### [WORK REQUEST]
Please arrange the lines in the records between the one holding "assinada do país no semestre" and the one holding "SP e saiba como se proteger", inclusive, as a Markdown table with the columns Row and Line text. Number each row and leave out any blank lines.

### [PROVIDED ENTRIES]
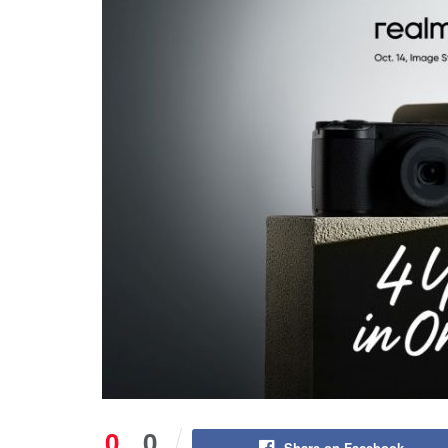
0
0
Share on Facebook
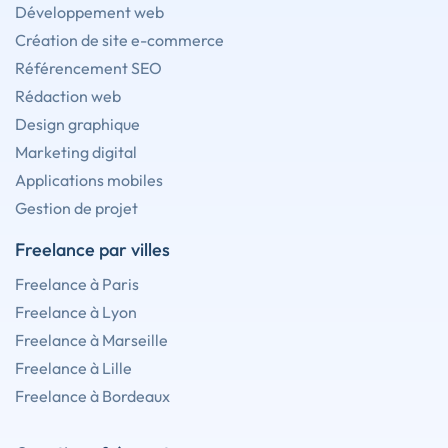
Développement web
Création de site e-commerce
Référencement SEO
Rédaction web
Design graphique
Marketing digital
Applications mobiles
Gestion de projet
Freelance par villes
Freelance à Paris
Freelance à Lyon
Freelance à Marseille
Freelance à Lille
Freelance à Bordeaux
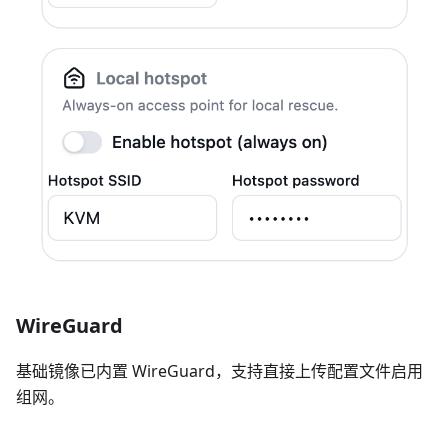
WireGuard
基础镜像已内置 WireGuard，支持直接上传配置文件启用
组网。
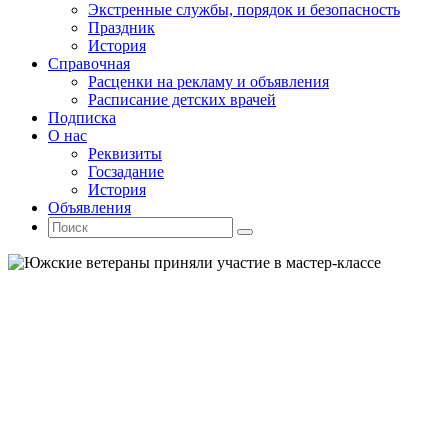
Экстренные службы, порядок и безопасность
Праздник
История
Справочная
Расценки на рекламу и объявления
Расписание детских врачей
Подписка
О нас
Реквизиты
Госзадание
История
Объявления
Поиск
Искать:
Поиск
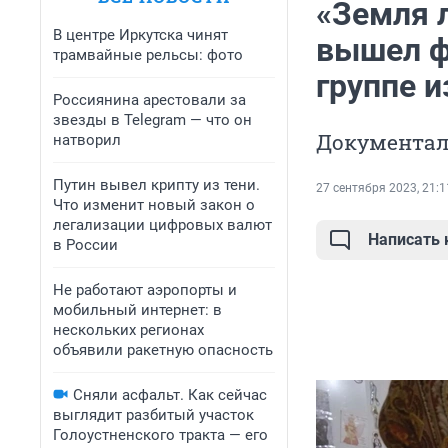
«Земля 
В центре Иркутска чинят
вышел ф
трамвайные рельсы: фото
группе и
Россиянина арестовали за
звезды в Telegram — что он
Документал
натворил
Путин вывел крипту из тени.
27 сентября 2023, 21:1
Что изменит новый закон о
легализации цифровых валют
Написать
в России
Не работают аэропорты и
мобильный интернет: в
нескольких регионах
объявили ракетную опасность
Сняли асфальт. Как сейчас
выглядит разбитый участок
Голоустненского тракта — его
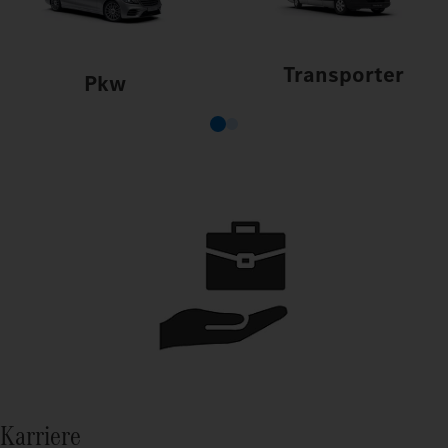
Transporter
Pkw
Karriere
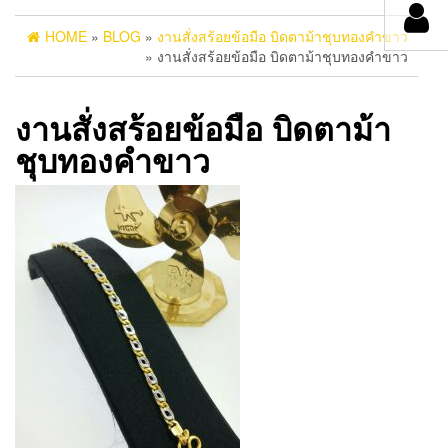
HOME
»
BLOG
»
งานสั่งสร้อยข้อมือ บิดตาม้าชุบทองคำขาว
» งานสั่งสร้อยข้อมือ บิดตาม้าชุบทองคำขาว
งานสั่งสร้อยข้อมือ บิดตาม้า
ชุบทองคำขาว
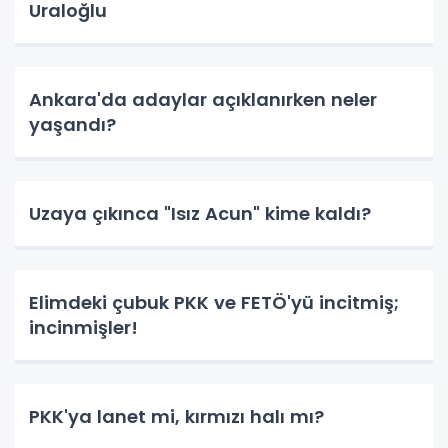
Uraloğlu
Ankara'da adaylar açıklanırken neler
yaşandı?
Uzaya çıkınca "Isız Acun" kime kaldı?
Elimdeki çubuk PKK ve FETÖ'yü incitmiş;
incinmişler!
PKK'ya lanet mi, kırmızı halı mı?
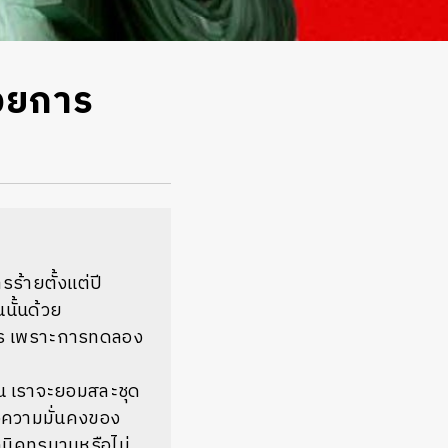
้วยการ
ร้ายตั้งแต่ปี
นั้นด้วย
าร เพราะการทดลอง
ช่น เราจะยอมสละชุด
อความมั่นคงของ
ทคนิคทรมานหรือไม่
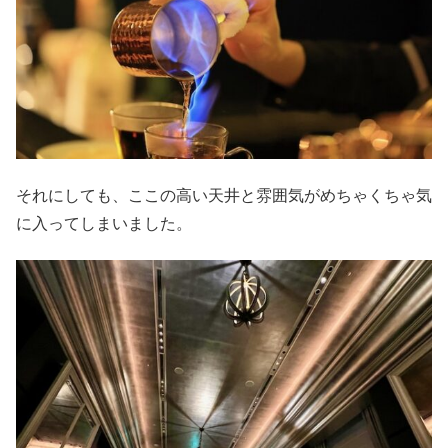
それにしても、ここの高い天井と雰囲気がめちゃくちゃ気
に入ってしまいました。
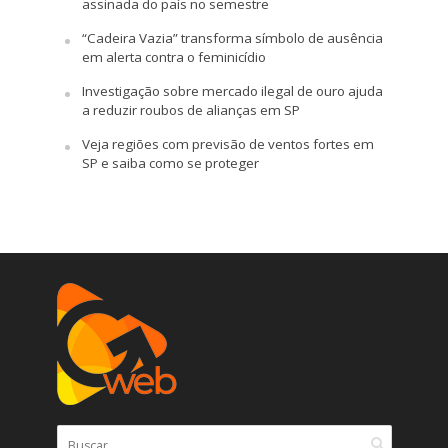
assinada do país no semestre
“Cadeira Vazia” transforma símbolo de ausência
em alerta contra o feminicídio
Investigação sobre mercado ilegal de ouro ajuda
a reduzir roubos de alianças em SP
Veja regiões com previsão de ventos fortes em
SP e saiba como se proteger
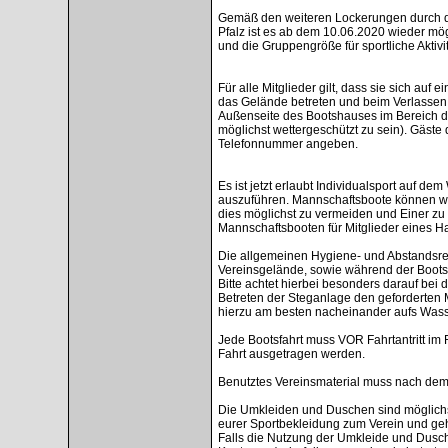
Gemäß den weiteren Lockerungen durch 
Pfalz ist es ab dem 10.06.2020 wieder mög
und die Gruppengröße für sportliche Aktiv
Für alle Mitglieder gilt, dass sie sich auf
das Gelände betreten und beim Verlassen w
Außenseite des Bootshauses im Bereich de
möglichst wettergeschützt zu sein). Gäste 
Telefonnummer angeben.
Es ist jetzt erlaubt Individualsport auf d
auszuführen. Mannschaftsboote können wie
dies möglichst zu vermeiden und Einer zu
Mannschaftsbooten für Mitglieder eines H
Die allgemeinen Hygiene- und Abstandsre
Vereinsgelände, sowie während der Bootsf
Bitte achtet hierbei besonders darauf bei
Betreten der Steganlage den geforderten 
hierzu am besten nacheinander aufs Wass
Jede Bootsfahrt muss VOR Fahrtantritt im
Fahrt ausgetragen werden.
Benutztes Vereinsmaterial muss nach dem 
Die Umkleiden und Duschen sind möglichst
eurer Sportbekleidung zum Verein und ge
Falls die Nutzung der Umkleide und Dusche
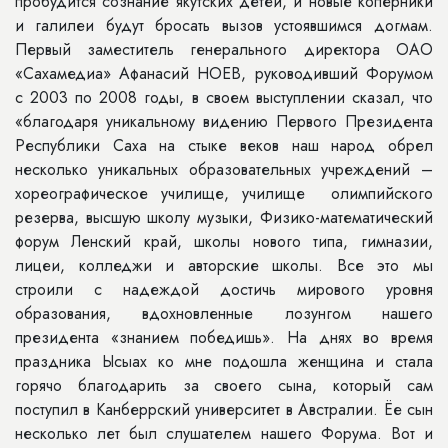
пробудится сознание якутских детей, и новые коперники
и галилеи будут бросать вызов устоявшимся догмам.
Первый заместитель генерального директора ОАО
«Сахамедиа» Афанасий НОЕВ, руководивший Форумом
с 2003 по 2008 годы, в своем выступлении сказал, что
«благодаря уникальному видению Первого Президента
Республики Саха на стыке веков наш народ обрел
несколько уникальных образовательных учреждений –
хореографическое училище, училище олимпийского
резерва, высшую школу музыки, Физико-математический
форум Ленский край, школы нового типа, гимназии,
лицеи, колледжи и авторские школы. Все это мы
строили с надеждой достичь мирового уровня
образования, вдохновленные лозунгом нашего
президента «знанием победишь». На днях во время
праздника Ысыах ко мне подошла женщина и стала
горячо благодарить за своего сына, который сам
поступил в Канберрский университет в Австралии. Ёе сын
несколько лет был слушателем нашего Форума. Вот и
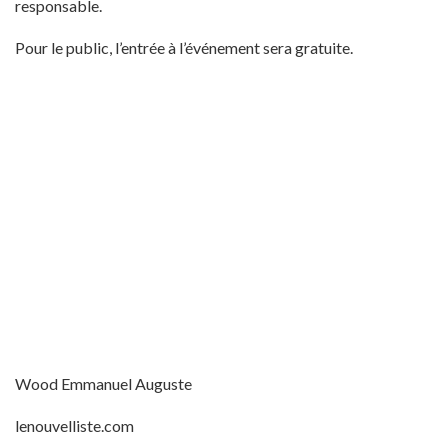
responsable.
Pour le public, l’entrée à l’événement sera gratuite.
Wood Emmanuel Auguste
lenouvelliste.com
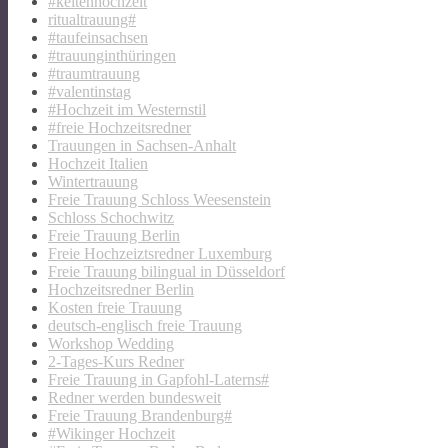
#keltenhochzeit
ritualtrauung#
#taufeinsachsen
#trauunginthüringen
#traumtrauung
#valentinstag
#Hochzeit im Westernstil
#freie Hochzeitsredner
Trauungen in Sachsen-Anhalt
Hochzeit Italien
Wintertrauung
Freie Trauung Schloss Weesenstein
Schloss Schochwitz
Freie Trauung Berlin
Freie Hochzeiztsredner Luxemburg
Freie Trauung bilingual in Düsseldorf
Hochzeitsredner Berlin
Kosten freie Trauung
deutsch-englisch freie Trauung
Workshop Wedding
2-Tages-Kurs Redner
Freie Trauung in Gapfohl-Laterns#
Redner werden bundesweit
Freie Trauung Brandenburg#
#Wikinger Hochzeit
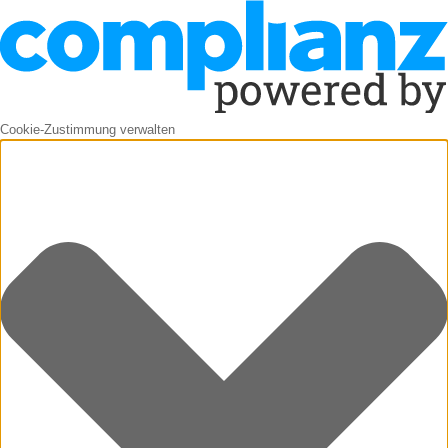
Cookie-Zustimmung verwalten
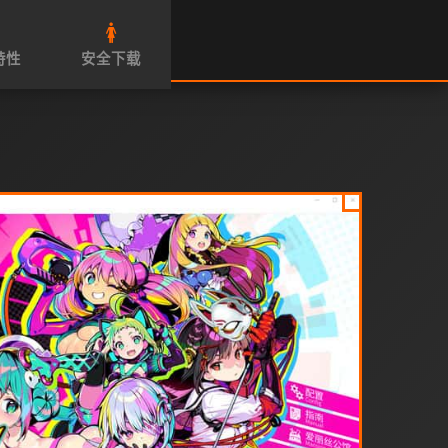

🚺
特性
安全下载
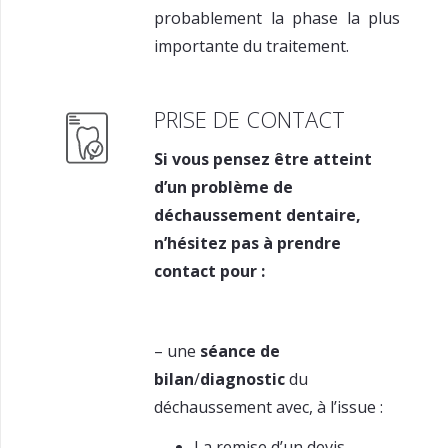
probablement la phase la plus
importante du traitement.
PRISE DE CONTACT
Si vous pensez être atteint
d’un problème de
déchaussement dentaire,
n’hésitez pas à prendre
contact pour :
– une
séance de
bilan
/
diagnostic
du
déchaussement avec, à l’issue :
La remise d’un devis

### [WRITTEN SOLUTION]
| Row | Line text |
|---|---|
| 1 | assinada do país no semestre |
| 2 | “Cadeira Vazia” transforma símbolo de ausência |
| 3 | em alerta contra o feminicídio |
| 4 | Investigação sobre mercado ilegal de ouro ajuda |
| 5 | a reduzir roubos de alianças em SP |
| 6 | Veja regiões com previsão de ventos fortes em |
| 7 | SP e saiba como se proteger |